◆ **Problem to work on**
Out of the lines below, please list those that hold the string "middle".
:: Given information
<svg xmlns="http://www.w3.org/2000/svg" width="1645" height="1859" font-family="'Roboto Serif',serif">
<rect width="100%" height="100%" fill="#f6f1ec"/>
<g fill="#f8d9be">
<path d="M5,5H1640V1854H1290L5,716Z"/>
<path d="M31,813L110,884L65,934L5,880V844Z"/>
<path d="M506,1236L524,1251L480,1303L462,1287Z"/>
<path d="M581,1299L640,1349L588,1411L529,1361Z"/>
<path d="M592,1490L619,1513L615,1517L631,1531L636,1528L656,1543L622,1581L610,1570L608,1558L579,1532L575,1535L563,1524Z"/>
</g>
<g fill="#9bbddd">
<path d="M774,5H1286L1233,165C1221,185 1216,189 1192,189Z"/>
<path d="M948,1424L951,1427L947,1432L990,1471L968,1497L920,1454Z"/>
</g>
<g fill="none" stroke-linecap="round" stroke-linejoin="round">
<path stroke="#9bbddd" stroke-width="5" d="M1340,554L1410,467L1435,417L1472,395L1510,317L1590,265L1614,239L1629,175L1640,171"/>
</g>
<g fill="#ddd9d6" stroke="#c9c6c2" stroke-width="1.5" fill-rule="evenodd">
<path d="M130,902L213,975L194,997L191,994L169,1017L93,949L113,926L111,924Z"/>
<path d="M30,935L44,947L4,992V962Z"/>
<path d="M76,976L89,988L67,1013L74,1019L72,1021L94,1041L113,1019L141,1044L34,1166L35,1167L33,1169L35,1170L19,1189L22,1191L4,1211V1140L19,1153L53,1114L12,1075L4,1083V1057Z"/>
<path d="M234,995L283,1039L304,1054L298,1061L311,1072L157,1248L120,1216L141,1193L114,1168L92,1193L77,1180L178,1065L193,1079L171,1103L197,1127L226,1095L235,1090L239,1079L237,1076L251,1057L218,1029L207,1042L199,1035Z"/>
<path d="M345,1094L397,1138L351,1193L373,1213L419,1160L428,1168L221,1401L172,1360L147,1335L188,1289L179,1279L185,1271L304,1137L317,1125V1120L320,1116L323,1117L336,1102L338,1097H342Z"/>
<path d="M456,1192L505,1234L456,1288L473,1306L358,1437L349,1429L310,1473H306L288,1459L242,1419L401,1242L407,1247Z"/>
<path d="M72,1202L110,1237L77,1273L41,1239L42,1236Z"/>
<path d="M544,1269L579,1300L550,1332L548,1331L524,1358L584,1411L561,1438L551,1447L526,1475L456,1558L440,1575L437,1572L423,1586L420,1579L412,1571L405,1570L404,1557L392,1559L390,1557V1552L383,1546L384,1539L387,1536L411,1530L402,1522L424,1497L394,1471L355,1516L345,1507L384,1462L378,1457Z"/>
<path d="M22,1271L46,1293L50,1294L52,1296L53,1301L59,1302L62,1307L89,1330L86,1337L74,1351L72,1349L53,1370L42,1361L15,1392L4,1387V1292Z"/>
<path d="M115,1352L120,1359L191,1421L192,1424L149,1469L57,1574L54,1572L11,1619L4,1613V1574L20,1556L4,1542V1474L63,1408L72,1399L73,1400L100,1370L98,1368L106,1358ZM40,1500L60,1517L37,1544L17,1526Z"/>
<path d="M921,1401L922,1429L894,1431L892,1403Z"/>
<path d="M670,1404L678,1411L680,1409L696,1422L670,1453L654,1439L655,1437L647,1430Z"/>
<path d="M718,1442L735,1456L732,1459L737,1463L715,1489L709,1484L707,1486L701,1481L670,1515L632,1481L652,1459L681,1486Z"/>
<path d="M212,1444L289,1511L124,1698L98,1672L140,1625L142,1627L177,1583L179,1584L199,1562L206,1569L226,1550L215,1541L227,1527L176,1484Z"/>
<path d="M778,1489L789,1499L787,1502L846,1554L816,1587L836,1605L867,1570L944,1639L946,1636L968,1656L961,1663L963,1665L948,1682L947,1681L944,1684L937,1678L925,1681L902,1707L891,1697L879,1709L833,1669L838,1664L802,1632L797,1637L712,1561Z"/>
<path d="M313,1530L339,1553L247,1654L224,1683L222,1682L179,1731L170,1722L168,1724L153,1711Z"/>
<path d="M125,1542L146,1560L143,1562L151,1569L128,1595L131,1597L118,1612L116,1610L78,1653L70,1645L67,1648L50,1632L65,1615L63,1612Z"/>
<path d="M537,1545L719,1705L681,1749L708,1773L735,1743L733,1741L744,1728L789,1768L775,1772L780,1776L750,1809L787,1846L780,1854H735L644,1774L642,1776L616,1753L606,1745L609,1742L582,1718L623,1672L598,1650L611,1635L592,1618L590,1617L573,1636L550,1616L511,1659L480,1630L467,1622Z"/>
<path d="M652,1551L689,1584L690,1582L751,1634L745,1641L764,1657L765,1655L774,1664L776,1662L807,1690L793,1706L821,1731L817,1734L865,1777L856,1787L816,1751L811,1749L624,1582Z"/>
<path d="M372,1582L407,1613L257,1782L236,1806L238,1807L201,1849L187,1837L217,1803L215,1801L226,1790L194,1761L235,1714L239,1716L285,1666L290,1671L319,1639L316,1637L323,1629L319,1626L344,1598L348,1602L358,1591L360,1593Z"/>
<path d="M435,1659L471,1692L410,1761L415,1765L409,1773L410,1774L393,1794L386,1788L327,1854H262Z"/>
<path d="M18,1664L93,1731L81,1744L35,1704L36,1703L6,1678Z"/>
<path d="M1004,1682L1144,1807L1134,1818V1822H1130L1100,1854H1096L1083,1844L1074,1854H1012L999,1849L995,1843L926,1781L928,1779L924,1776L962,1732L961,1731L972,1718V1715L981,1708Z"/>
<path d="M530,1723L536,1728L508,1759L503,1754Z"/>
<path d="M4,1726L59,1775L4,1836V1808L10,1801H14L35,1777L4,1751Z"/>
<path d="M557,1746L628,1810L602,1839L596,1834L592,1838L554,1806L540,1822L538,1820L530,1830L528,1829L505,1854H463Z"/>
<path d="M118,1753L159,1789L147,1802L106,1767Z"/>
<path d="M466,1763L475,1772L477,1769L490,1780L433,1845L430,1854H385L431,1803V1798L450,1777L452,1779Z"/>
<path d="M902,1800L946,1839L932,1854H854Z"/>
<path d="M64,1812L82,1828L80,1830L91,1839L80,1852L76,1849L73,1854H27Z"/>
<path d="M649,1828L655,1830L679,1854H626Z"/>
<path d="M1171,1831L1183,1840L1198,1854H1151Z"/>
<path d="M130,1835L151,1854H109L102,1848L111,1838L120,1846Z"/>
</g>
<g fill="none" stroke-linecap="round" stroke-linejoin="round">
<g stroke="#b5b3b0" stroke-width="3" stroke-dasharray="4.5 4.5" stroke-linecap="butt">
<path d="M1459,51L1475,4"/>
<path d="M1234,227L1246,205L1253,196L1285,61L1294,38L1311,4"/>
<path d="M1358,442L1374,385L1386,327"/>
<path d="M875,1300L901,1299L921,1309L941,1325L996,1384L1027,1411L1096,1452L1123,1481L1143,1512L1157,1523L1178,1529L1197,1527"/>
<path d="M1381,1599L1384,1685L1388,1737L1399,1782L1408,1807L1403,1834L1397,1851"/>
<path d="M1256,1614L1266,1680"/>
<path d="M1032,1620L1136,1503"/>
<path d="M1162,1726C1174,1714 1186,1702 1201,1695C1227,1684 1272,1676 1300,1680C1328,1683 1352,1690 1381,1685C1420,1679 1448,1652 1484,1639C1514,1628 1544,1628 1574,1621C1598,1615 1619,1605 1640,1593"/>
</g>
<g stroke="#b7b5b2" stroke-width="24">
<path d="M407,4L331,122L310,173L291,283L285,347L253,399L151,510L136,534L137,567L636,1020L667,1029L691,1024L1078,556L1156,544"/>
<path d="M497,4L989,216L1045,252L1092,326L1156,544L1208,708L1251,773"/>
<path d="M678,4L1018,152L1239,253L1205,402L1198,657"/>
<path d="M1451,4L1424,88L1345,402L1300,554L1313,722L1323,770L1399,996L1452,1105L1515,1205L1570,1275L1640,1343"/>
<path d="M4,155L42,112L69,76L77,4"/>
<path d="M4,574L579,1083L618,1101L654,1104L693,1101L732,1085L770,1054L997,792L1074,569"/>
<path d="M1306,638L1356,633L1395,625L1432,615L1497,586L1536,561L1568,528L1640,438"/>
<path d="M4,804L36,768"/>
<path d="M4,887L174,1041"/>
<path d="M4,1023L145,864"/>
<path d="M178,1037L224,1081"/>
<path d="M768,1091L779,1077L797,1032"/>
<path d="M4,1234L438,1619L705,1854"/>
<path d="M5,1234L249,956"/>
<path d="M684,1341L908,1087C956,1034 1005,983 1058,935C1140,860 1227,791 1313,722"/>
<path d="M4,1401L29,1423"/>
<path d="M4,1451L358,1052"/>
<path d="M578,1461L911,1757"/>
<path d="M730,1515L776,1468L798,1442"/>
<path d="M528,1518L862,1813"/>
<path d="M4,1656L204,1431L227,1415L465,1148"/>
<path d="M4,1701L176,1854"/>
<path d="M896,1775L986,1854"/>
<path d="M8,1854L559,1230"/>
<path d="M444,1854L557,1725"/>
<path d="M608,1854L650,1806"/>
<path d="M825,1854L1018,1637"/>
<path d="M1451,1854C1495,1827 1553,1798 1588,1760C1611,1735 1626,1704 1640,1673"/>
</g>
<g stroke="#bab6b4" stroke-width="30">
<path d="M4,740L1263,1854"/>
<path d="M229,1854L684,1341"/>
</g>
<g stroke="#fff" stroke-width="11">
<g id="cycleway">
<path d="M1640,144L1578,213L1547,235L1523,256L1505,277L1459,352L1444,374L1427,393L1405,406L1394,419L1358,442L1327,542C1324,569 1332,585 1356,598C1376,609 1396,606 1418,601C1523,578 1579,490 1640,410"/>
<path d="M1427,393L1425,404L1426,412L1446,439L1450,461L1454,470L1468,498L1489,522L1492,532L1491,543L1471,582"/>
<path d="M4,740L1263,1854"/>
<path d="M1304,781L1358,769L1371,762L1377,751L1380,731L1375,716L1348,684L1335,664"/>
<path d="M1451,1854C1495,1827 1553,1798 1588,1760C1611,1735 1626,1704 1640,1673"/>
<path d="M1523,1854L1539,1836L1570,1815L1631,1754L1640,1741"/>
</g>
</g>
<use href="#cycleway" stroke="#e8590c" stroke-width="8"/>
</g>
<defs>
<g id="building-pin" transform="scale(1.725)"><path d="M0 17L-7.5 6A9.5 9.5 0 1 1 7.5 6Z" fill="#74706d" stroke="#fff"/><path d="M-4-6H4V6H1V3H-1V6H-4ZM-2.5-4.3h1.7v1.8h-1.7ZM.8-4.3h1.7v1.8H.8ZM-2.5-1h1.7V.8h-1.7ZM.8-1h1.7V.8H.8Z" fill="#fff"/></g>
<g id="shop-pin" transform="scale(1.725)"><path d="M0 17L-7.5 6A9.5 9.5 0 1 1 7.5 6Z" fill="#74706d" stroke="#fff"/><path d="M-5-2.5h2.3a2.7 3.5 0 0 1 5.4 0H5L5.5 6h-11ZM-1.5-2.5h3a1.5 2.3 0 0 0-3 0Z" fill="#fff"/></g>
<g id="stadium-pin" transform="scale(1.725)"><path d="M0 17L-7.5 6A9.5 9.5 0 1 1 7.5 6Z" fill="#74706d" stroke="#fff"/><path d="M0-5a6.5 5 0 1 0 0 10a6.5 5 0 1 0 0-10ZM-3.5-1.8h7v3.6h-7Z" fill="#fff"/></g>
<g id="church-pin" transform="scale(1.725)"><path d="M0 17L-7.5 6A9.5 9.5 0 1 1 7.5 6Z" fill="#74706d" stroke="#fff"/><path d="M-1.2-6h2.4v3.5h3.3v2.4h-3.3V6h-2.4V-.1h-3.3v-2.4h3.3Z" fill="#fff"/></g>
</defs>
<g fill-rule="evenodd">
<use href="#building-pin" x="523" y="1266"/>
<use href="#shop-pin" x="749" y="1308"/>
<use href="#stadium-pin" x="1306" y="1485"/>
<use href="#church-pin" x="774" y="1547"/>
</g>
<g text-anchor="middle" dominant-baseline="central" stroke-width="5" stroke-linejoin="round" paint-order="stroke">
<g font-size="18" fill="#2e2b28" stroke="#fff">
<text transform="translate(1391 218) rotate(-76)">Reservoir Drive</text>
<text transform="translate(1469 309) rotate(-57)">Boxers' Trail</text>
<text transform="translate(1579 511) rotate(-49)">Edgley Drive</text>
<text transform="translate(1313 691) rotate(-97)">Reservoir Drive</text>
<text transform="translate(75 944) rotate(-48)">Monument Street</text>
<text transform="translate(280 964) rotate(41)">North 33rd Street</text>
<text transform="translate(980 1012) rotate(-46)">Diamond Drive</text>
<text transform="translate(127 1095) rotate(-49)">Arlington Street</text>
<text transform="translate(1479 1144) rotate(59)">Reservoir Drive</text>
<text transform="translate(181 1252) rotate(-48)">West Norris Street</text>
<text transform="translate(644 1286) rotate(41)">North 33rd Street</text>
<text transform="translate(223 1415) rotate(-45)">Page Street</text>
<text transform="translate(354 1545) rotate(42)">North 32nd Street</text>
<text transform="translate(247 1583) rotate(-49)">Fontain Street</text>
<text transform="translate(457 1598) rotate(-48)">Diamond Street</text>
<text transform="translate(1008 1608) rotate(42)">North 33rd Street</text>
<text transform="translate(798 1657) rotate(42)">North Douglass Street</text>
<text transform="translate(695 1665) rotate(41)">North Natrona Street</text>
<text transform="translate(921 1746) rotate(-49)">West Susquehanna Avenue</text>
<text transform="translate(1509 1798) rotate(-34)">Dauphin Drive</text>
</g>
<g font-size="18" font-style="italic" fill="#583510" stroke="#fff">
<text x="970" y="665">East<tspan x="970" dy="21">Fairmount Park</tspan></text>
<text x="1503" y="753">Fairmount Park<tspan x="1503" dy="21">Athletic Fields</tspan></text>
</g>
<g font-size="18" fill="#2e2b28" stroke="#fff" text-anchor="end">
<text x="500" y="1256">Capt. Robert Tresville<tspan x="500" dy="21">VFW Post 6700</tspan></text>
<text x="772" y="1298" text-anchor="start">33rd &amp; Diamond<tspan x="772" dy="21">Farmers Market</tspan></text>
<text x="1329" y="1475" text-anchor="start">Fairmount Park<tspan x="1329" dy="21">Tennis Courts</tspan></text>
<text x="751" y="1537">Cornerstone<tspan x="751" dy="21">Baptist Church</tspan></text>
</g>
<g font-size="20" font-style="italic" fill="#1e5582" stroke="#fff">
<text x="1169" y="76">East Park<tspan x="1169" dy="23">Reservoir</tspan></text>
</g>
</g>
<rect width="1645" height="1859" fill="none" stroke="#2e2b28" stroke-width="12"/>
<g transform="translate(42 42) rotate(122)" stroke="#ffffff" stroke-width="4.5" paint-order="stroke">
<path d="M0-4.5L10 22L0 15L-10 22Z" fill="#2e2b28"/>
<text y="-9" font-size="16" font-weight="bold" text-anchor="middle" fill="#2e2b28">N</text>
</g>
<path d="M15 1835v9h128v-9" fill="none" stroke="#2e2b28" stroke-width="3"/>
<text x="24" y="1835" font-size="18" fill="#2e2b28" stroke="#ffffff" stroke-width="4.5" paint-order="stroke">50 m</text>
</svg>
::::
◆ **Solution below**
<g text-anchor="middle" dominant-baseline="central" stroke-width="5" stroke-linejoin="round" paint-order="stroke">
<text y="-9" font-size="16" font-weight="bold" text-anchor="middle" fill="#2e2b28">N</text>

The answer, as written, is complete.